My Job: Your Junk is My Mission
Aloha Junk Man removes clutter that people no longer want, from their property or business, and also responds to calls from insurance and remediation companies and real estate agents trying to sell houses that are unpresentable.
NAME: Luke Trefny
JOB: Co-owner of Aloha Junk Man
BEGINNINGS: Trefny met Matt Beasley in 2019 at a Bible study group that Beasley led at their church. Beasley had founded the company Aloha Junk Man the year before, and was drawn to Trefny’s experience in finance, real estate and the hospitality industry. They are now business partners.
The company removes clutter that people no longer want, from their property or business, and also responds to calls from insurance and remediation companies and real estate agents trying to sell houses that are unpresentable, according to Trefny.
MISSION: “Before this, I was doing business the wrong way,” he says. “God spoke to me and showed me how to do business. There’s another way to do it, where other people benefit. We don’t live at other people’s expense; we actually better people’s lives.
“We see the impact it makes. We get hugs, fan mail and even tears. We have seen people dance when we give them their patio back. It’s not the most glamorous job that either one of us has had, but it’s the job that makes the most difference.”
UNIQUE FINDS: Not everything they find is junk. Trefny says they’ve discovered thousands of dollars’ worth of historic paintings, gold and silver coins, and even a signed Muhammad Ali boxing glove.
Valuable and reusable items are given back to the owner, donated or posted on their Instagram page, @alohajunkman, to be claimed by community members.
“We give stuff away, and even go as far as to drive across the island to donate items. It’s a lot of work but there have been a lot of businesses that have closed their doors from the COVID-19 pandemic, that didn’t do anything wrong, but someone decided that they were not essential enough to stay open. We have had to dismantle a lot of these closed businesses, so we donate the stuff to … other open businesses at zero cost,” Trefny says.
“We love convincing others we can actually better our town by investing in it. If there’s rubbish on the road, we pick it up with the resources we have. There have been a lot of jobs that we have done for no cost.”
DIFFICULT DAY: “We once removed 42 cats from a house before we could clean it out.
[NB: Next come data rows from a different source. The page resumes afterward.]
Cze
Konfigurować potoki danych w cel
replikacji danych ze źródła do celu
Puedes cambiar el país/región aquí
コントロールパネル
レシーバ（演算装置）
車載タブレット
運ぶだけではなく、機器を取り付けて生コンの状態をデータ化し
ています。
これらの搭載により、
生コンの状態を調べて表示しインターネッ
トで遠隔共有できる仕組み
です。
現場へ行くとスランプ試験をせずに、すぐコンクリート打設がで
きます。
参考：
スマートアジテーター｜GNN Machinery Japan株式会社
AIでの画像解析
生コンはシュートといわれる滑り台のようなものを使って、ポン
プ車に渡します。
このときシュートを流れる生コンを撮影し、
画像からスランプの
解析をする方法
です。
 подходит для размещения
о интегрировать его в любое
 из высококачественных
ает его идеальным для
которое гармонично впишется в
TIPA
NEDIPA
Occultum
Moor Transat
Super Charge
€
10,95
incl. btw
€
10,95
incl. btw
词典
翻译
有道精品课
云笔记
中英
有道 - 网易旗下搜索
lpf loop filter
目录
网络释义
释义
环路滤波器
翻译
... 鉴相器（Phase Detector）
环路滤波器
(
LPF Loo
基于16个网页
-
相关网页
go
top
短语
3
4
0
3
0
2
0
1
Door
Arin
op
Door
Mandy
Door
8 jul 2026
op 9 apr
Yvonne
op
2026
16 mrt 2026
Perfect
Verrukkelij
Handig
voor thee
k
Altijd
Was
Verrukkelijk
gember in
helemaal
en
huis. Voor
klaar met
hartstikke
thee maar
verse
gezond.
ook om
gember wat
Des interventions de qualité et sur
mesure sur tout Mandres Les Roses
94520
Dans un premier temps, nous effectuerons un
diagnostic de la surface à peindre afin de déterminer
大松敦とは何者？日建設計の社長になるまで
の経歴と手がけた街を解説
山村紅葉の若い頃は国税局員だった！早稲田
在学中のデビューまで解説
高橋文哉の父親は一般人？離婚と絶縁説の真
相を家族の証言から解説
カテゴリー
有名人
It was a hoarding situation, which took about 12 to 15 truckloads to remove all of the stuff from a three-bedroom house,” Trefny says.
He says the owner loved the cats but was overwhelmed. “There was maybe over 20 years of stuff that she had piled up, and it was about 3 feet high. We used a pickax to loosen the layers of filth and the shovel to carry it. It took three days and three crews, with two guys per truck.”
WHAT IT TAKES: “There are days where we walked about 7 miles repeatedly to the truck. On one job, we collected about 11,000 pounds of material and loaded it.”
PAY RANGE: “We start our guys at $18 to $20 an hour,” Trefny says.
This interview has been edited for clarity and conciseness.